W 1976 roku cały świat bokserski patrzył z podziwem na młodego Amerykanina o błyskotliwym uśmiechu i niesamowitej szybkości rąk. Sugar Ray Leonard zdobył w Montrealu złoty medal olimpijski w kategorii lekkopółśredniej, udowadniając, że jest nie tylko świetnym technikiem, ale i zawodnikiem o stalowym charakterze. Wszyscy przewidywali mu wielką przyszłość… ale niekoniecznie w ringu.
Leonard otwarcie przyznawał po igrzyskach, że zamierza zakończyć swoją przygodę z boksem. Miał wtedy zaledwie 20 lat i planował rozpocząć studia medyczne – jego ambicją było zostać lekarzem, ułożyć sobie życie z dala od brutalności ringu i zapewnić rodzinie spokojną przyszłość. Już podczas wywiadów po olimpijskim triumfie mówił: „To był mój ostatni występ. Boksowałem dla mojej rodziny, dla honoru. Teraz czas na coś innego”.

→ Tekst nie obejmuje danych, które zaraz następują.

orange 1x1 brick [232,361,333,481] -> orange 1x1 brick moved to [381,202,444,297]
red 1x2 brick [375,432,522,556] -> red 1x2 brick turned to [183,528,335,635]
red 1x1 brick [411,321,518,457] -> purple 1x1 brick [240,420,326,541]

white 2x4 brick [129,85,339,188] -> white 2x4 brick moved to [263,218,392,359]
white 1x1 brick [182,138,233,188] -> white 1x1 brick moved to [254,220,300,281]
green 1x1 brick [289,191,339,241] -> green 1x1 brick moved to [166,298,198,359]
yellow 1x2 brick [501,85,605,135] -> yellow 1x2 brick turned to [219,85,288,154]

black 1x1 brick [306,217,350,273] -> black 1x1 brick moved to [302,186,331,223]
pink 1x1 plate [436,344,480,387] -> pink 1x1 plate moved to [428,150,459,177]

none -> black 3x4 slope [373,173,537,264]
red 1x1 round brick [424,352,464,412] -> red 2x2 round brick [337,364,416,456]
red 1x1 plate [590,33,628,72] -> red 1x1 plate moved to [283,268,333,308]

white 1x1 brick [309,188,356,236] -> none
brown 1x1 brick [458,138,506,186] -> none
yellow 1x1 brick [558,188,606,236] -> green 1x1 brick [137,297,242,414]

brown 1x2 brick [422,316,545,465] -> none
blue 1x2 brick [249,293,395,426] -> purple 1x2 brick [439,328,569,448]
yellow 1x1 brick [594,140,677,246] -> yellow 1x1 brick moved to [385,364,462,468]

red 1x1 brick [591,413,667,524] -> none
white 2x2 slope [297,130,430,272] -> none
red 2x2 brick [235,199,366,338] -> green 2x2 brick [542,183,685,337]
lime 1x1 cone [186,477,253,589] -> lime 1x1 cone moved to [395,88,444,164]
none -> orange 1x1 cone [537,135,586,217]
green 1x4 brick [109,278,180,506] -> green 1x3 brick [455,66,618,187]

Jednak życie szybko zweryfikowało te plany.

Ciosy, których nie zadaje ring
Wkrótce po igrzyskach na rodzinę Leonarda spadły poważne problemy. Jego ojciec, Garth Leonard, poważnie zachorował. Leczenie i opieka medyczna generowały ogromne koszty. Do tego doszły inne problemy: kłopoty finansowe, długi oraz potrzeba utrzymania licznej rodziny. Leonard nie pochodził z zamożnego domu – wychowywał się w biednej dzielnicy Palmer Park w stanie Maryland, a jego sukces olimpijski nie oznaczał natychmiastowego bogactwa.
Nie mając innego wyjścia, zdecydował się zawalczyć nie tylko w ringu, ale i z przeciwnościami losu. Odrzucił marzenia o karierze lekarza i ogłosił, że przechodzi na zawodowstwo. Wkrótce podpisał kontrakt wart 40 tysięcy dolarów – jak na tamte czasy był to duży kapitał startowy, ale przede wszystkim była to szansa na odmianę losu.
Narodziny legendy
Sugar Ray Leonard zadebiutował jako zawodowiec 5 lutego 1977 roku w Baltimore. Pokonał Luisa Vegę przez jednogłośną decyzję sędziów. Już wtedy było widać, że ma coś, czego nie da się nauczyć – naturalną błyskotliwość, szybkość, refleks i niesamowite wyczucie rytmu walki.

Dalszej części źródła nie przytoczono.